ROME (JTA) – Italy has conferred one of its highest honors on one of the few Italian Jews who survived Auschwitz.
In a decree issued Friday, Italian President Sergio Mattarella named Liliana Segre, 87, a Senator for Life – and he personally phoned her to tell her the news.
The recognition was announced in the run-up to the commemoration of International Holocaust Remembrance Day on January 27, and received wide coverage in local media.
Italy this year is marking the 80th anniversary of the imposition of anti-Semitic racial laws in 1938. “Life is very strange,” Segre said she told Mattarella when he called. “I’m so old that unfortunately I remember the racist laws from 80 years ago. At that time, my fault was having been born.” Today, she continued in an interview with the Jewish publication Pagine Ebraiche, “it’s being recognized as a merit.”
Born in Milan, Segre, was deported to Auschwitz at the age of 13 with her father and about 600 others on Jan. 30, 1944. Segre was among only 22 who survived. Her father died in Auschwitz, as did her paternal grandparents who were deported later.
More than 8,000 Jews were deported from Italy, most of them to Auschwitz. Only about 1,000 survived. It is believed that out of 776 children under the age of 14 deported from Italy to Auschwitz, only 25 survived – Segre among them.

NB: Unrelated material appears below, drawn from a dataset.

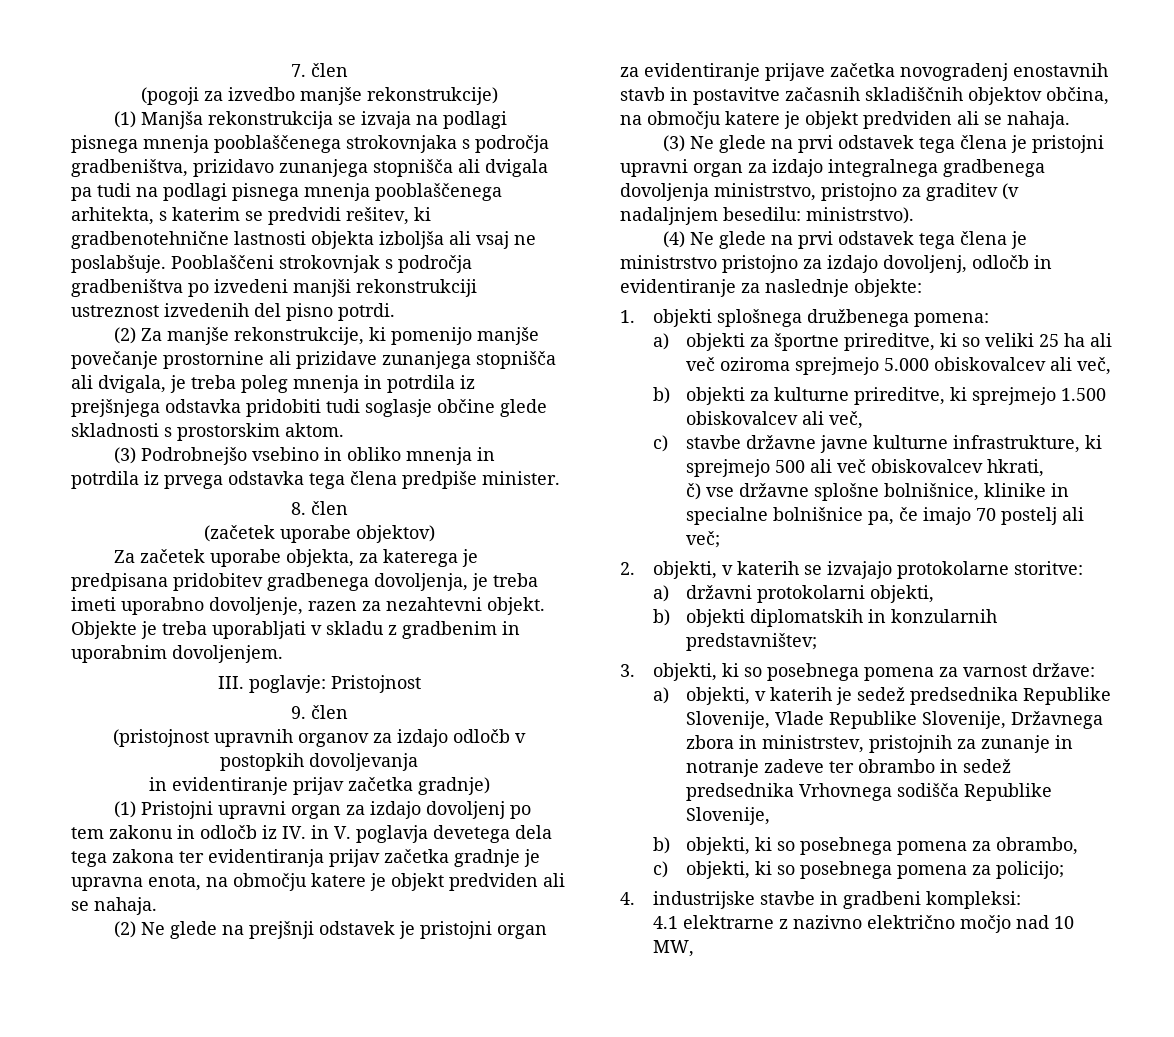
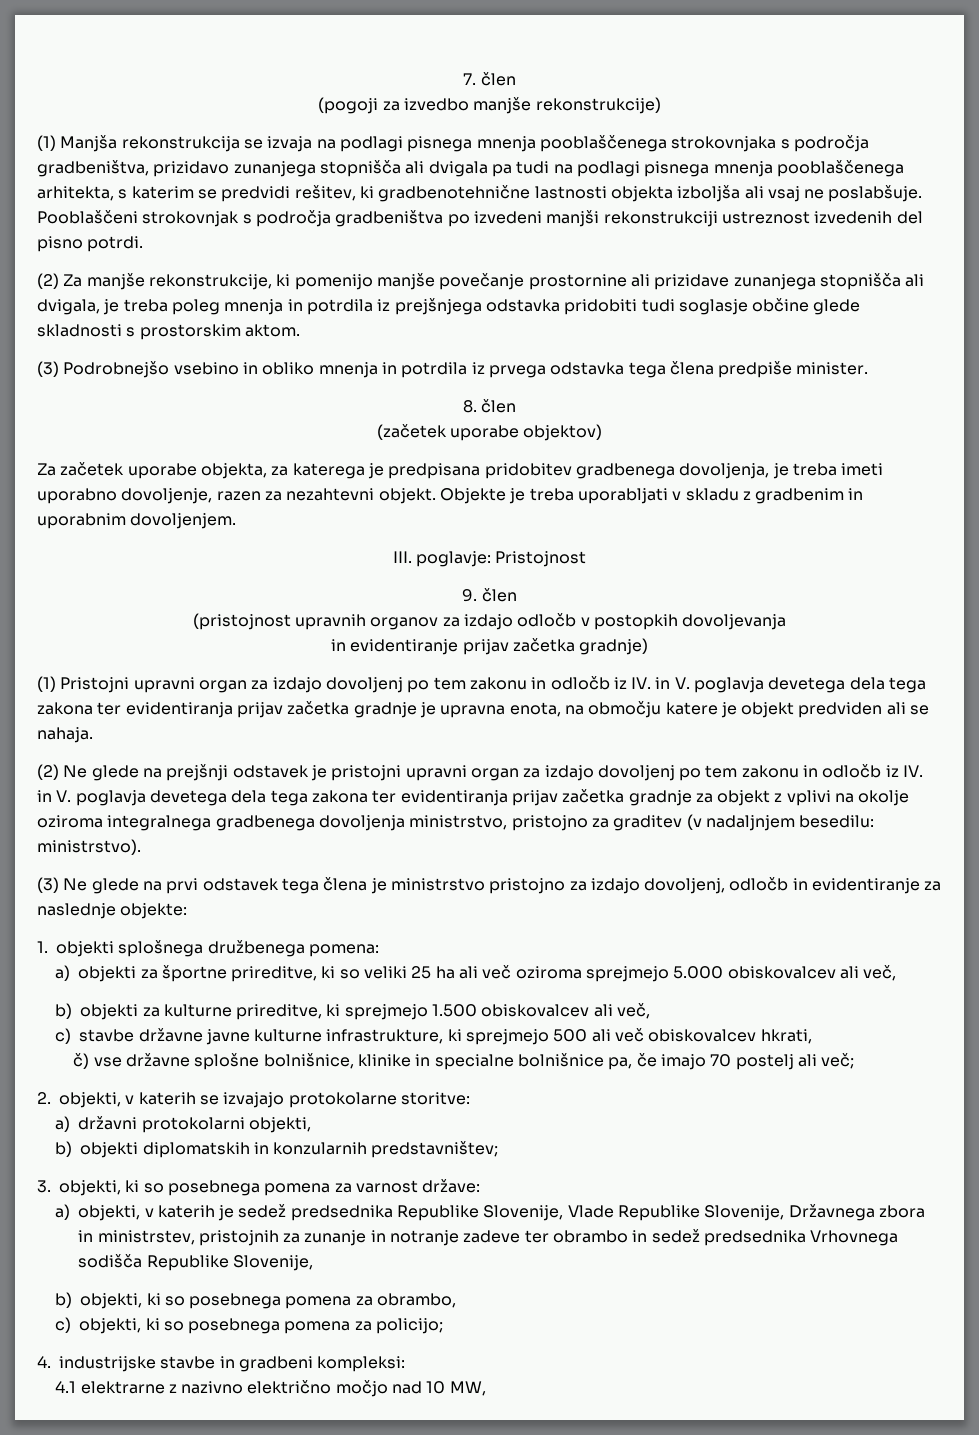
[496,925,547,939] [620,63,1108,81] [620,87,1109,105] [620,111,1070,129] [662,135,1104,153] [620,159,823,177] organ za evidentiranje prijave začetka novogradenj enostavnih stavb in postavitve začasnih skladiščnih objektov občina, na območju katere je objekt predviden ali se nahaja. // (3) Ne glede na prvi odstavek tega člena je pristojni upravni organ za izdajo -> [405,764,924,781] [37,789,910,806] [37,815,103,828] upravni organ za izdajo dovoljenj po tem zakonu in odločb iz IV. in V. poglavja devetega dela tega zakona ter evidentiranja prijav začetka gradnje za objekt z vplivi na okolje oziroma
[662,231,685,248] (4) -> [37,877,59,893] (3)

In recent decades Segre has been active in speaking out about her experiences and educating young people in particular about the Holocaust. She was one of the founders of the Holocaust Memorial in Milan’s main train station. It is located in the former loading area beneath Track 21, from which she and hundreds of others were deported. A large inscription on the wall of the memorial space reads “Indifference.”
Starting in 2015, the memorial has offered its space as a hospitality center for refugees from more than two dozen countries.